If God were to withdraw/turn aside the divine anger, then everything might be different. God didn’t show Himself inclined to do so in 9:13, but Job now expects that to happen while he is in the protective realm of Sheol.  But Job wants God to do two more things in verse 13. God would need to “appoint (shith, “to set/place”) a "set time" (choq) and “remember me.” The verb shith is very common in the Bible; more interesting here is that God would appoint a choq. We have seen this word earlier in the chapter (v 5) when the boundary or limit (choq) beyond which humans can’t pass was mentioned.  The meaning in 14:13 is similar: Job wants God to set a limit or time or boundary when this divine wrath will have run its course. Then, and only then, does Job want God to “remember” (the common zakar) him. It is good that Job added the notion of remembering, because there is always a lot of cleanup after a divine storm, and God just might forget Job—unless God is reminded.

 

The question in verse 14 can be read in more than one way. It literally reads, “If a warrior/man dies, shall he live?” One way to read these words is as if Job is catching his breath and then retreating slightly from the radical thought of verse 13, where Sheol was conceived of as a temporary shelter rather than a final condition of death.  Then, verse 14 would be returning to a more traditional reading of Sheol. God’s setting Job in Sheol in verse 13 would be the equivalent to his dying. But, if he is dead, then the question of verse 14 makes a lot of sense. Will he live (again)? Uncertain.

 

We may also read the question as simply reiterating the underlying issue of the entire chapter—the incongruity of the contrast between a nature that comes back to life and humans that don’t.  

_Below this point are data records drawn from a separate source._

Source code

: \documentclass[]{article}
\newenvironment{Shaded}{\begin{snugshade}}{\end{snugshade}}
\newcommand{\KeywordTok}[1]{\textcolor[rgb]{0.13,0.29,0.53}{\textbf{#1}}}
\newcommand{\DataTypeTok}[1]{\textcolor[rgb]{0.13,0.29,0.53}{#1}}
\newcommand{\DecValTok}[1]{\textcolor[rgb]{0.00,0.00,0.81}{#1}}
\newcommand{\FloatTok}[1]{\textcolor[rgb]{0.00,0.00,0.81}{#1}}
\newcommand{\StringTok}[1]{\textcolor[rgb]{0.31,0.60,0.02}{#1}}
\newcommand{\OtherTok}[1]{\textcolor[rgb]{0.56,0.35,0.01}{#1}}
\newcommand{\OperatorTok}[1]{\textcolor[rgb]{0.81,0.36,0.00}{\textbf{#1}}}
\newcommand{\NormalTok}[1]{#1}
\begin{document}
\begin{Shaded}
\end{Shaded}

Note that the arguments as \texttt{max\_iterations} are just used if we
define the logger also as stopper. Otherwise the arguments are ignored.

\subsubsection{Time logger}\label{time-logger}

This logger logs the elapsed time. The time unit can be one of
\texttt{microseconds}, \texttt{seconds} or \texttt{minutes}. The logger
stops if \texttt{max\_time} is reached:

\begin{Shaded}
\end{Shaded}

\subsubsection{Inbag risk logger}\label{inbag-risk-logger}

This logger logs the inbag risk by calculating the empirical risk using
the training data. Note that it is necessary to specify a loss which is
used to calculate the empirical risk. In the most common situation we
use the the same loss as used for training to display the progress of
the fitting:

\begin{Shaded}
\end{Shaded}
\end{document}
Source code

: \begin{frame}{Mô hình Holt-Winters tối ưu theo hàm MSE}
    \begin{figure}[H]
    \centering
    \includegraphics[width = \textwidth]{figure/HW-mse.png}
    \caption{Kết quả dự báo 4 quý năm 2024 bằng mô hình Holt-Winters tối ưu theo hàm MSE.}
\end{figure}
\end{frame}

Finally, and the alternative I prefer, is to see the question here as the first thing that would be on Job’s mind once he is in the protective environment of Sheol. He would be continuing the thought of verse 13, where Sheol is not place of irreversible finality, and then spinning out the first question that comes to mind. The thought might be clarified by an analogy. When a worker has an upcoming sabbatical, whether in academia or another field, there usually is a problem which the person wants to explore further on the sabbatical. The press of regular duties precluded a details examination of the subject.  But the person who has the sabbatical coming knows what s/he wants to think about. Job will be taking his ‘sabbatical’ in Sheol, wondering about the question of a future life for humans.